***** Information *****
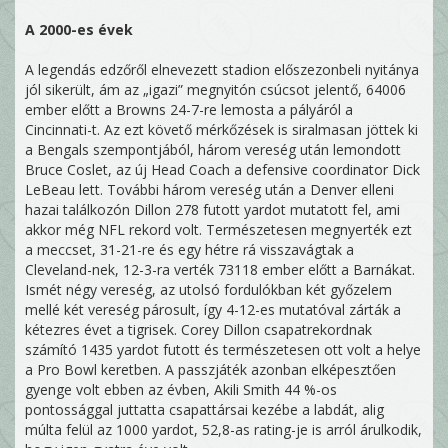
A 2000-es évek
A legendás edzőről elnevezett stadion előszezonbeli nyitánya
jól sikerült, ám az „igazi” megnyitón csúcsot jelentő, 64006
ember előtt a Browns 24-7-re lemosta a pályáról a
Cincinnati-t. Az ezt követő mérkőzések is siralmasan jöttek ki
a Bengals szempontjából, három vereség után lemondott
Bruce Coslet, az új Head Coach a defensive coordinator Dick
LeBeau lett. További három vereség után a Denver elleni
hazai találkozón Dillon 278 futott yardot mutatott fel, ami
akkor még NFL rekord volt. Természetesen megnyerték ezt
a meccset, 31-21-re és egy hétre rá visszavágtak a
Cleveland-nek, 12-3-ra verték 73118 ember előtt a Barnákat.
Ismét négy vereség, az utolsó fordulókban két győzelem
mellé két vereség párosult, így 4-12-es mutatóval zárták a
kétezres évet a tigrisek. Corey Dillon csapatrekordnak
számító 1435 yardot futott és természetesen ott volt a helye
a Pro Bowl keretben. A passzjáték azonban elképesztően
gyenge volt ebben az évben, Akili Smith 44 %-os
pontossággal juttatta csapattársai kezébe a labdát, alig
múlta felül az 1000 yardot, 52,8-as rating-je is arról árulkodik,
*****
Only the text of the listing above should be copied, exactly and with pictures left out.

Answer to this problem —
A 2000-es évek
A legendás edzőről elnevezett stadion előszezonbeli nyitánya
jól sikerült, ám az „igazi” megnyitón csúcsot jelentő, 64006
ember előtt a Browns 24-7-re lemosta a pályáról a
Cincinnati-t. Az ezt követő mérkőzések is siralmasan jöttek ki
a Bengals szempontjából, három vereség után lemondott
Bruce Coslet, az új Head Coach a defensive coordinator Dick
LeBeau lett. További három vereség után a Denver elleni
hazai találkozón Dillon 278 futott yardot mutatott fel, ami
akkor még NFL rekord volt. Természetesen megnyerték ezt
a meccset, 31-21-re és egy hétre rá visszavágtak a
Cleveland-nek, 12-3-ra verték 73118 ember előtt a Barnákat.
Ismét négy vereség, az utolsó fordulókban két győzelem
mellé két vereség párosult, így 4-12-es mutatóval zárták a
kétezres évet a tigrisek. Corey Dillon csapatrekordnak
számító 1435 yardot futott és természetesen ott volt a helye
a Pro Bowl keretben. A passzjáték azonban elképesztően
gyenge volt ebben az évben, Akili Smith 44 %-os
pontossággal juttatta csapattársai kezébe a labdát, alig
múlta felül az 1000 yardot, 52,8-as rating-je is arról árulkodik,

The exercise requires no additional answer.